Mystery surrounds Trump arrest, amid grand jury delay

Donald Trump probe postponed 10 News First – Disclaimer

Another day has passed without an indictment against former US president Donald Trump, who set off a frenzy by announcing he would be arrested on Tuesday in a probe of alleged illegal hush-money payments to a porn star.

A Manhattan grand jury did not meet as had been expected on Wednesday (US time), a law enforcement source said, although it was unclear why or how much longer the grand jury would take to conclude its work.

That means Mr Trump will not be indicted until at least Thursday.

If indicted, he would be the first US president to face criminal charges in a court.

The grand jury, a panel of US citizens living in Manhattan, has been considering evidence in one of many legal probes swirling around Mr Trump as he mounts a comeback bid for the 2024 Republican presidential nomination.

The panel could reconvene on Thursday. The Insider news outlet first reported the news that the it would not convene on Wednesday.

“I’m a little confused by all the speculation about why the Manhattan DA’s indictment is delayed,” tweeted Noah Bookbinder, president of Citizens for Responsibility and Ethics in Washington.

“He never said he would indict today, or at all, so there is no delay. For such a high-profile case, they’ll want to get it right. They’ll move if and when ready, not a moment before.”

Manhattan District Attorney Alvin Bragg’s office declined to comment.

Mr Trump has been publicly silent since announcing via his Truth Media social network that he expected to be arrested on Tuesday, and calling on his supporters to turn out protest.

In a social media post early Sunday Australian time, he said the “leading Republican candidate and former president of the United States will be arrested on Tuesday of next week”.

“Protest, take our nation back,” he wrote.

The office has been investigating $US130,000 ($195,000) paid in the final weeks of Mr Trump’s 2016 presidential election campaign to Stormy Daniels, a porn star who said she had a sexual encounter with Mr Trump in 2006 when he was married to his current wife Melania.

Mr Trump’s former fixer Michael Cohen has said he made the payment at Mr Trump’s direction to buy her silence. Mr Trump has denied an affair took place.

Cohen went to prison after pleading guilty to federal charges stemming from the payoff, but prosecutors in that case did not charge Mr Trump. Manhattan has started and stopped its own investigation into the matter several times.

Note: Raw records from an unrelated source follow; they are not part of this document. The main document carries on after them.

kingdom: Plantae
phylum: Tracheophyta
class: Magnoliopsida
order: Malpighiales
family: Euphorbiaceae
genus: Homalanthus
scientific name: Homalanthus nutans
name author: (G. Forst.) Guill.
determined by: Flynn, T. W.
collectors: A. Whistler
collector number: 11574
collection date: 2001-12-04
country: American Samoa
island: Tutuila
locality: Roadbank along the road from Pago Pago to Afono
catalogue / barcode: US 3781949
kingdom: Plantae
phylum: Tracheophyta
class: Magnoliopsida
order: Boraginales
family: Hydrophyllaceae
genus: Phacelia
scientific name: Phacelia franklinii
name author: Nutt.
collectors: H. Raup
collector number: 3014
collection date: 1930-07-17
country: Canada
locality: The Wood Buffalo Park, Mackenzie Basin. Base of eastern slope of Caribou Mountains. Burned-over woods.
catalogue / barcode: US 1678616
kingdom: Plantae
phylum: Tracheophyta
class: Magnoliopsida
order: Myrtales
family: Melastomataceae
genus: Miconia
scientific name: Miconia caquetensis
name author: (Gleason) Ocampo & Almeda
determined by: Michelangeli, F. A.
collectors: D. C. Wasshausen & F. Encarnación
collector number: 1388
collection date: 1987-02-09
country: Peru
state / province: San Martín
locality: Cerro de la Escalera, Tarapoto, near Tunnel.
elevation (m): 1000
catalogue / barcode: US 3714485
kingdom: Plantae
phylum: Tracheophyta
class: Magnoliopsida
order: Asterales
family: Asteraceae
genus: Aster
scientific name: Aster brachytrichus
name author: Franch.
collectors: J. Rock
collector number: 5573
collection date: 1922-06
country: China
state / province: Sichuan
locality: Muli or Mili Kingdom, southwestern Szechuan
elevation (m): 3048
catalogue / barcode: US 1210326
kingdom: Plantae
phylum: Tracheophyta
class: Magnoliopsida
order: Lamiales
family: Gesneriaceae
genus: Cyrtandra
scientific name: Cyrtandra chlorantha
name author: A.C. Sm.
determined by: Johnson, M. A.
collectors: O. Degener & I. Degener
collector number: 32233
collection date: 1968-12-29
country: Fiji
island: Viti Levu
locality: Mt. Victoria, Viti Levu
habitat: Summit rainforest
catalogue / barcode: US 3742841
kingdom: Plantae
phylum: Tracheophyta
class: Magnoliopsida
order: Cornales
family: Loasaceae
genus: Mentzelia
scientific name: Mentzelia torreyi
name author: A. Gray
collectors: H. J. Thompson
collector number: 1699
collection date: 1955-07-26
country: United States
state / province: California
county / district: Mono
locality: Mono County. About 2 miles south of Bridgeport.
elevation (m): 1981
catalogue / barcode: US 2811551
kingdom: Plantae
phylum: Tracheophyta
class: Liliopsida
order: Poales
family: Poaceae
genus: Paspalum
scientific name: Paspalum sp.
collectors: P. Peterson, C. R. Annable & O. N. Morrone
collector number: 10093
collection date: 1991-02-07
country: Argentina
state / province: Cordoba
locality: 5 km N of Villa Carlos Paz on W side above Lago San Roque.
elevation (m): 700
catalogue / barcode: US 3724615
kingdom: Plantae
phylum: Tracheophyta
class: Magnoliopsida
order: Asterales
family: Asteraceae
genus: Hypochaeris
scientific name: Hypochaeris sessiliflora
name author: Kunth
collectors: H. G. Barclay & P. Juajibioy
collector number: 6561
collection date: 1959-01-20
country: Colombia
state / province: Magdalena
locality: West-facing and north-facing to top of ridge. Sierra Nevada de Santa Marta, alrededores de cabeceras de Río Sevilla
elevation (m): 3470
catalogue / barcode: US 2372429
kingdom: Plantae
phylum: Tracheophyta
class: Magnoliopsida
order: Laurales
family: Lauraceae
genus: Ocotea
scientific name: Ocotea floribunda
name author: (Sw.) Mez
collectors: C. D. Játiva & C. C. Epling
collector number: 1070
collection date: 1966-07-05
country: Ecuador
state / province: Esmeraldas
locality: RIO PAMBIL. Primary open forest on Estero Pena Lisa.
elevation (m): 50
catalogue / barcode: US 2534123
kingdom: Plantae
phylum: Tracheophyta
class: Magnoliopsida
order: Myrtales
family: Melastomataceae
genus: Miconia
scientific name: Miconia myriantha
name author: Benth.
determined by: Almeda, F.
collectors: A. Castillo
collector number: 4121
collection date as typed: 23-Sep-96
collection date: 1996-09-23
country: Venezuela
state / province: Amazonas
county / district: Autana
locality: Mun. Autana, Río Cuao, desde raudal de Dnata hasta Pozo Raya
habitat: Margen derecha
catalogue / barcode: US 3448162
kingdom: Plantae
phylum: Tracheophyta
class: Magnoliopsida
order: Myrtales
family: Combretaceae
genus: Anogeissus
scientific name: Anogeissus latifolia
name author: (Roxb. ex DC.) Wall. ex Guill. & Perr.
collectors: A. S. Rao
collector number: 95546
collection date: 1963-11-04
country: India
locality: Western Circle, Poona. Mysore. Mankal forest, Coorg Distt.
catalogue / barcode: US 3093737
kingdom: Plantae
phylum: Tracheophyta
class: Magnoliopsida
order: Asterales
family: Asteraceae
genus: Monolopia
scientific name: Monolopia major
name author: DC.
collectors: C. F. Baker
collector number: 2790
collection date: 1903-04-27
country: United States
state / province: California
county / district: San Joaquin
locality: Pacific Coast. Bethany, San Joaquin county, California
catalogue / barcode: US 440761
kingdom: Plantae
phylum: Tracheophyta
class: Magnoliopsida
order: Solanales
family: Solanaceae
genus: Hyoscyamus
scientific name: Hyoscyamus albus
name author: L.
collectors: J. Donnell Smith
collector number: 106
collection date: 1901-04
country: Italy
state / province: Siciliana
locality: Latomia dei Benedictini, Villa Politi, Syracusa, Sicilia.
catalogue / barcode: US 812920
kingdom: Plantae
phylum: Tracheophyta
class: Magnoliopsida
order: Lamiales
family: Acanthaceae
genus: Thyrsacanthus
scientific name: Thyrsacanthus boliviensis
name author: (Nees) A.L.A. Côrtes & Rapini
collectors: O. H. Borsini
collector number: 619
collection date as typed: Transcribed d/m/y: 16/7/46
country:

About half of Americans believe the New York investigation is politically motivated, but a large majority find it believable that Mr Trump paid hush money to a porn star, according to a Reuters/Ipsos opinion poll.

If charges are filed in the Manhattan case, Mr Trump will have to travel to New York from his Florida home for a mug shot and fingerprinting. Security officials are bracing for possible unrest, but so far few of Mr Trump’s supporters have heeded his call for protests.

Mr Trump’s fellow Republicans have criticised the probe by Mr Bragg, a Democrat, as politically motivated.

On Wednesday, Mr Trump appeared to suffer a setback in another investigation.

Several media outlets reported that his lawyer, Evan Corcoran, would testify on Friday before a federal grand jury in Washington investigating whether Mr Trump mishandled sensitive federal documents.

Special prosecutor Jack Smith had argued that Mr Trump had not been truthful with his lawyer, and thus normal lawyer-client protections should not apply.

Along with the federal documents probe, Mr Trump and his political allies also face two criminal investigations, one in Georgia and one by the federal government, stemming from their attempts to overturn his 2020 presidential election defeat.

On top of that, he faces two investigations in New York into his business practices and a defamation case by a woman who claims he raped her in the 1990s, a claim Mr Trump denies.

Mr Trump has escaped legal peril numerous times. In the White House, he weathered two attempts by Congress to remove him from office, including for the January 6, 2021, assault on the US Capitol by his supporters, as well as a years-long probe into his campaign’s contacts with Russia in 2016.